• **DATA FOR ANALYSIS**
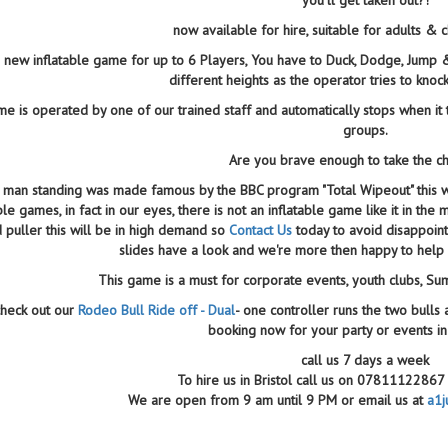
now available for hire, suitable for adults & 
 a new inflatable game for up to 6 Players, You have to Duck, Dodge, Jump
different heights as the operator tries to knoc
e is operated by one of our trained staff and automatically stops when it t
groups.
Are you brave enough to take the c
 man standing was made famous by the BBC program "Total Wipeout" this wi
able games, in fact in our eyes, there is not an inflatable game like it in t
 puller this will be in high demand so
Contact Us
today to avoid disappoin
slides have a look and we're more then happy to help 
This game is a must for corporate events, youth clubs, S
heck out our
Rodeo Bull Ride off - Dual
- one controller runs the two bulls 
booking now for your party or events in
call us 7 days a week
To hire us in Bristol call us on 078111228
We are open from 9 am until 9 PM or email us at
a1j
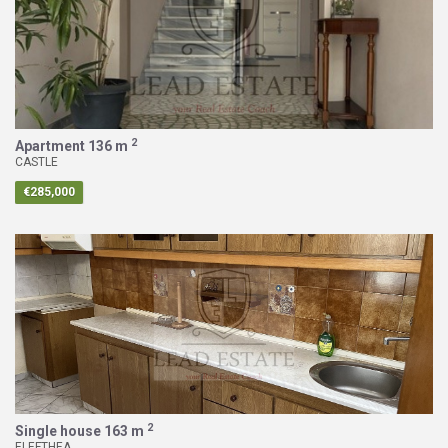
2
Apartment
136 m
CASTLE
€285,000
2
Single house
163 m
ELEFTHEA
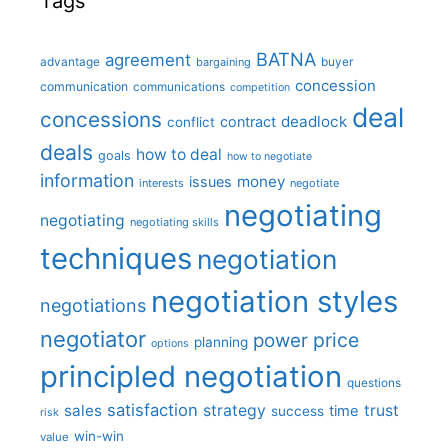
Tags
BATNA
agreement
advantage
bargaining
buyer
concession
communication
communications
competition
deal
concessions
deadlock
contract
conflict
deals
how to deal
goals
how to negotiate
information
money
issues
interests
negotiate
negotiating
negotiating
negotiating skills
techniques
negotiation
negotiation styles
negotiations
negotiator
price
power
planning
options
principled negotiation
questions
satisfaction
sales
strategy
trust
time
success
risk
win-win
value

• **ACTIVITY**
Convert the text read from all of the records above into a JSON list of strings, with one string for each line and no strings for blank lines. Leave the pictures out of the answer.

• **ANSWER FOR THE TASK**
[
  "now available for hire, suitable for adults & ",
  " a new inflatable game for up to 6 Players, You have to Duck, Dodge, Jump",
  "different heights as the operator tries to knoc",
  "e is operated by one of our trained staff and automatically stops when it t",
  "groups.",
  "Are you brave enough to take the c",
  " man standing was made famous by the BBC program \"Total Wipeout\" this wi",
  "able games, in fact in our eyes, there is not an inflatable game like it in t",
  " puller this will be in high demand so",
  "Contact Us",
  "today to avoid disappoin",
  "slides have a look and we're more then happy to help ",
  "This game is a must for corporate events, youth clubs, S",
  "heck out our",
  "Rodeo Bull Ride off - Dual",
  "- one controller runs the two bulls ",
  "booking now for your party or events in",
  "call us 7 days a week",
  "To hire us in Bristol call us on 078111228",
  "We are open from 9 am until 9 PM or email us at",
  "a1j",
  "2",
  "Apartment",
  "136 m",
  "CASTLE",
  "€285,000",
  "2",
  "Single house",
  "163 m",
  "ELEFTHEA",
  "Tags",
  "BATNA",
  "agreement",
  "advantage",
  "bargaining",
  "buyer",
  "concession",
  "communication",
  "communications",
  "competition",
  "deal",
  "concessions",
  "deadlock",
  "contract",
  "conflict",
  "deals",
  "how to deal",
  "goals",
  "how to negotiate",
  "information",
  "money",
  "issues",
  "interests",
  "negotiate",
  "negotiating",
  "negotiating",
  "negotiating skills",
  "techniques",
  "negotiation",
  "negotiation styles",
  "negotiations",
  "negotiator",
  "price",
  "power",
  "planning",
  "options",
  "principled negotiation",
  "questions",
  "satisfaction",
  "sales",
  "strategy",
  "trust",
  "time",
  "success",
  "risk",
  "win-win",
  "value"
]